Penumpukan layanan di akhir tahun pada Kantor Pelayanan Perbendaharaan Negara seakan menjadi kelaziman. Seolah sudah menjadi stereotip dan tak terpisahkan dari pelaksanaan anggaran. Di bulan Desember, tiada hari tanpa pulang lebih akhir: lembur. Kekompakan pegawai untuk bersama-sama memperjuangkan pelaksanaan pencairan akhir tahun anggaran menjadi suatu kebanggaan tersendiri. Rasa lelah dalam berjuang menyelesaikan tagihan negara rasanya terbayar dengan keharuan bisa mengabdi pada negeri.

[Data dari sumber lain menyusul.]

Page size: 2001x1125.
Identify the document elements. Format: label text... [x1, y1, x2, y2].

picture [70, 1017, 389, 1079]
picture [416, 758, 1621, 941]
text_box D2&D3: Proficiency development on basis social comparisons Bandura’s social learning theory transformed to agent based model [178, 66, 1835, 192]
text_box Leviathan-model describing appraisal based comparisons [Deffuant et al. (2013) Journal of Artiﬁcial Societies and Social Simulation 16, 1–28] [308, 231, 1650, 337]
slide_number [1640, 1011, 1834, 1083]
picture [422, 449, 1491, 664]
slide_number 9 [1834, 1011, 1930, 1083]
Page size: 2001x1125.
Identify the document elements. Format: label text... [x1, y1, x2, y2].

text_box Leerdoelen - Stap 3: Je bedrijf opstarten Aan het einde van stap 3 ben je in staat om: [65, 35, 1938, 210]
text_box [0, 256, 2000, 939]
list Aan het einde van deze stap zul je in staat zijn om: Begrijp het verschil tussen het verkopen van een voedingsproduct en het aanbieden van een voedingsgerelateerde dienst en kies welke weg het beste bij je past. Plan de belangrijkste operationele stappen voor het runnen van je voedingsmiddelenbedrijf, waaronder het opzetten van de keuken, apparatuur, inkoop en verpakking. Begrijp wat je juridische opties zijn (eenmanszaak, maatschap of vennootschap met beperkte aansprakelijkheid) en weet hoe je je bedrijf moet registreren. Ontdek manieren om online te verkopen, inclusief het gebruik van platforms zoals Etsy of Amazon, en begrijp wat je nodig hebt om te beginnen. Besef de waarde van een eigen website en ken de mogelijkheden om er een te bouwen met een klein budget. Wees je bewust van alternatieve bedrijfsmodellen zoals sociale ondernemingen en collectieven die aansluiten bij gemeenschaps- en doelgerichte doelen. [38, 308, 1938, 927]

Goal besar kita selanjutnya bukan semata menyelesaikan tingginya volume pekerjaan di akhir tahun anggaran dengan baik, tetapi justru: meminimalisasi tingginya volume di akhir tahun itu sendiri. Tingginya volume di bulan Desember menandakan bahwa pencairan terhadap tagihan-tagihan tertumpuk di satu waktu, belum terdistribusi dengan baik di masing-masing periode. Penumpukan tagihan pada akhir tahun tentu tidak sehat bagi pengelolaan keuangan negara. Semakin cepat anggaran dilaksanakan semakin segera juga masyarakat dapat menikmati pembangunan. Tugas jangka panjang dan berkelanjutan kita adalah memastikan efektivitas perencanaan dan manajemen yang memadai pada setiap satuan kerja hingga pelaksanaan APBN berjalan secara sehat. Pelaksanaan perencanaan bulan demi bulan yang berkualitas tentu secara bertahap akan meminimalkan hiruk pikuk akhir tahun di Kantor Pelayanan Perbendaharaan Negara. Momen itu, momen dimana akhir tahun tidak lagi menjadi momok puncak pencairan APBN akan terus kami upayakan bersama. Kontinyu, berkelanjutan, dan berkesinambungan. Demi “Mengawal APBN, Membangun Negeri” yang lebih paripurna.